Lo que pasó después usted debe saberlo mejor que yo. Me enteré que fui el único sobreviviente. No me extraña que la empresa hiciera todo lo posible para tenerme con vida. Necesitaban un culpable, necesitaban demostrar que no es posible luchar contra ellos y que quien lo intente tendrá un castigo ejemplar. Simplemente míreme, señor juez, estoy hecho una piltrafa humana, el dolor es insoportable, pese a todos esos medicamentos que me administran constantemente.
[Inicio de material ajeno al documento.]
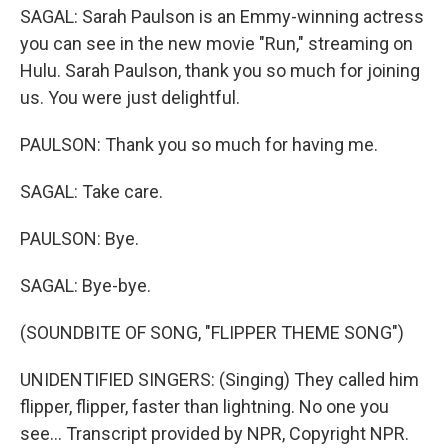
SAGAL: Sarah Paulson is an Emmy-winning actress
you can see in the new movie "Run," streaming on
Hulu. Sarah Paulson, thank you so much for joining
us. You were just delightful.
PAULSON: Thank you so much for having me.
SAGAL: Take care.
PAULSON: Bye.
SAGAL: Bye-bye.
(SOUNDBITE OF SONG, "FLIPPER THEME SONG")
UNIDENTIFIED SINGERS: (Singing) They called him
flipper, flipper, faster than lightning. No one you
see... Transcript provided by NPR, Copyright NPR.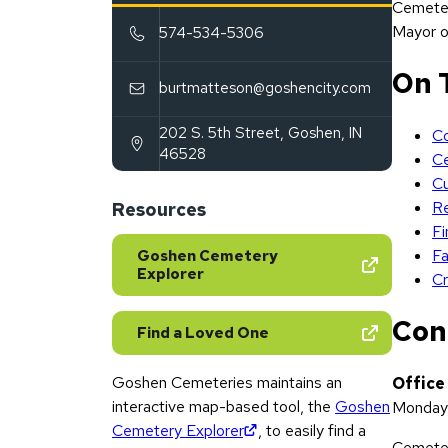
Cemeter
Mayor o
574-534-5306
On 
burtmatteson@goshencity.com
202 S. 5th Street
,
Goshen
,
IN
Co
(opens in new tab)
46528
C
Cu
Re
Resources
Fi
Fa
Goshen Cemetery
Explorer
Cr
Con
Find a Loved One
Goshen Cemeteries maintains an
Office
interactive map-based tool, the
Goshen
Monday 
(opens in new tab)
Cemetery Explorer
, to easily find a
Cemeter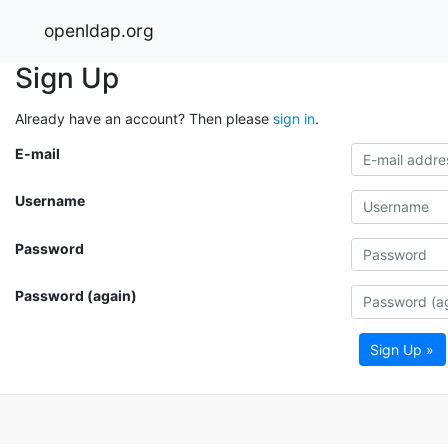
openldap.org
Sign Up
Already have an account? Then please
sign in
.
E-mail
Username
Password
Password (again)
Sign Up »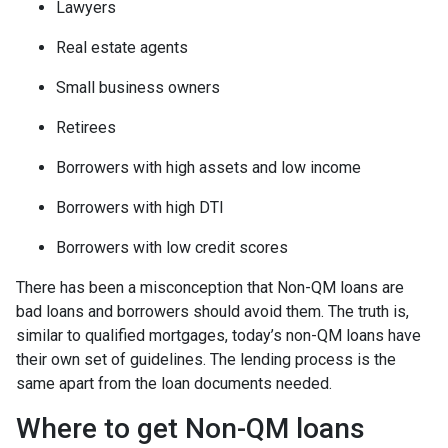
Lawyers
Real estate agents
Small business owners
Retirees
Borrowers with high assets and low income
Borrowers with high DTI
Borrowers with low credit scores
There has been a misconception that Non-QM loans are
bad loans and borrowers should avoid them. The truth is,
similar to qualified mortgages, today’s non-QM loans have
their own set of guidelines. The lending process is the
same apart from the loan documents needed.
Where to get Non-QM loans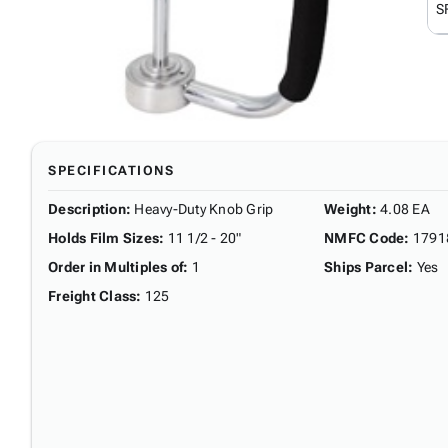
S
SPECIFICATIONS
Description
:
Heavy-Duty Knob Grip
Weight
:
4.08 EA
Holds Film Sizes
:
11 1/2 - 20"
NMFC Code
:
1791
Order in Multiples of
:
1
Ships Parcel
:
Yes
Freight Class
:
125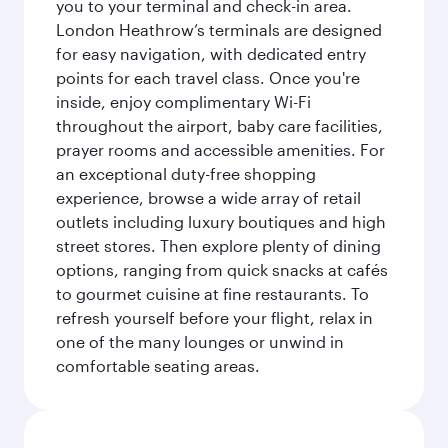
you to your terminal and check-in area.
London Heathrow’s terminals are designed
for easy navigation, with dedicated entry
points for each travel class. Once you're
inside, enjoy complimentary Wi-Fi
throughout the airport, baby care facilities,
prayer rooms and accessible amenities. For
an exceptional duty-free shopping
experience, browse a wide array of retail
outlets including luxury boutiques and high
street stores. Then explore plenty of dining
options, ranging from quick snacks at cafés
to gourmet cuisine at fine restaurants. To
refresh yourself before your flight, relax in
one of the many lounges or unwind in
comfortable seating areas.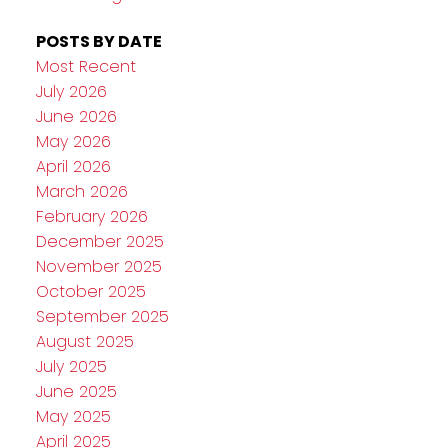
POSTS BY DATE
Most Recent
July 2026
June 2026
May 2026
April 2026
March 2026
February 2026
December 2025
November 2025
October 2025
September 2025
August 2025
July 2025
June 2025
May 2025
April 2025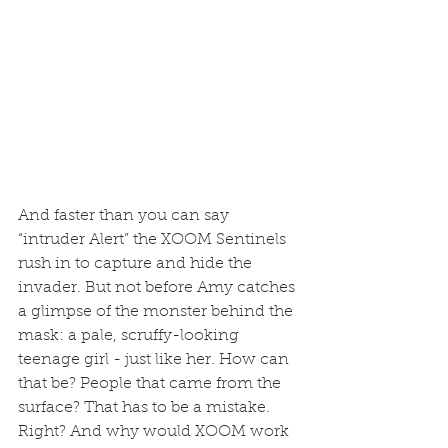
And faster than you can say 
“intruder Alert” the XOOM Sentinels 
rush in to capture and hide the 
invader. But not before Amy catches 
a glimpse of the monster behind the 
mask: a pale, scruffy-looking 
teenage girl - just like her. How can 
that be? People that came from the 
surface? That has to be a mistake. 
Right? And why would XOOM work 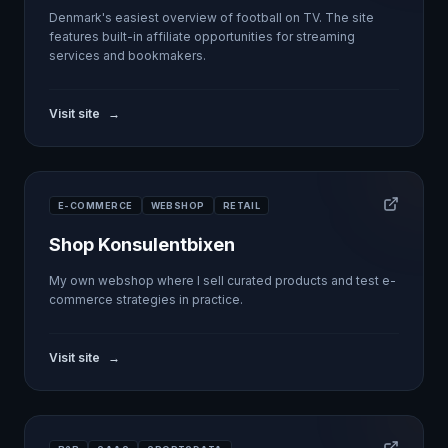
Denmark's easiest overview of football on TV. The site
features built-in affiliate opportunities for streaming
services and bookmakers.
Visit site
→
E-COMMERCE
WEBSHOP
RETAIL
Shop Konsulentbixen
My own webshop where I sell curated products and test e-
commerce strategies in practice.
Visit site
→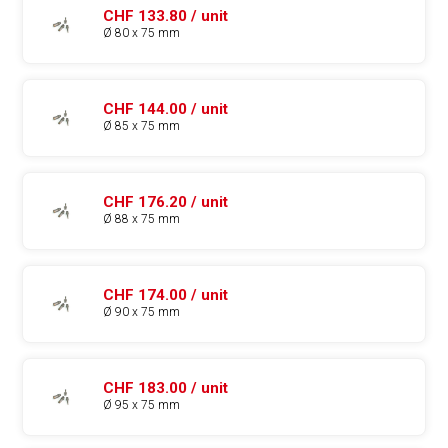
CHF 133.80 / unit
Ø 80 x 75 mm
CHF 144.00 / unit
Ø 85 x 75 mm
CHF 176.20 / unit
Ø 88 x 75 mm
CHF 174.00 / unit
Ø 90 x 75 mm
CHF 183.00 / unit
Ø 95 x 75 mm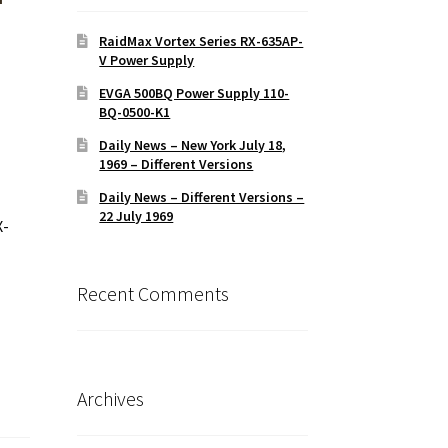
RaidMax Vortex Series RX-635AP-
V Power Supply
EVGA 500BQ Power Supply 110-
BQ-0500-K1
Daily News – New York July 18,
1969 – Different Versions
Daily News – Different Versions –
22 July 1969
X-
Recent Comments
Archives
No puedo valerme por mí mismo, la mitad de mi cuerpo está prácticamente deshecha y jamás podré volver a escuchar mi propia voz.

Por lo poco que entiendo de leyes sé que buscan darme al menos 500 años. ¡Vaya! ¡Como si fuera a vivir tanto! ¡Sí, señor juez! ¡Yo fui, yo lo hice! Y puedo aceptar cualquier cosa que me quieran imputar. Solo le pido un favor: quiero guardar mis pensamientos para mí. Desconécteme ya de este maldito Satori que penetró en mi cráneo y que llena la pantalla con todas estas palabras que yo ya no puedo ni quiero decir.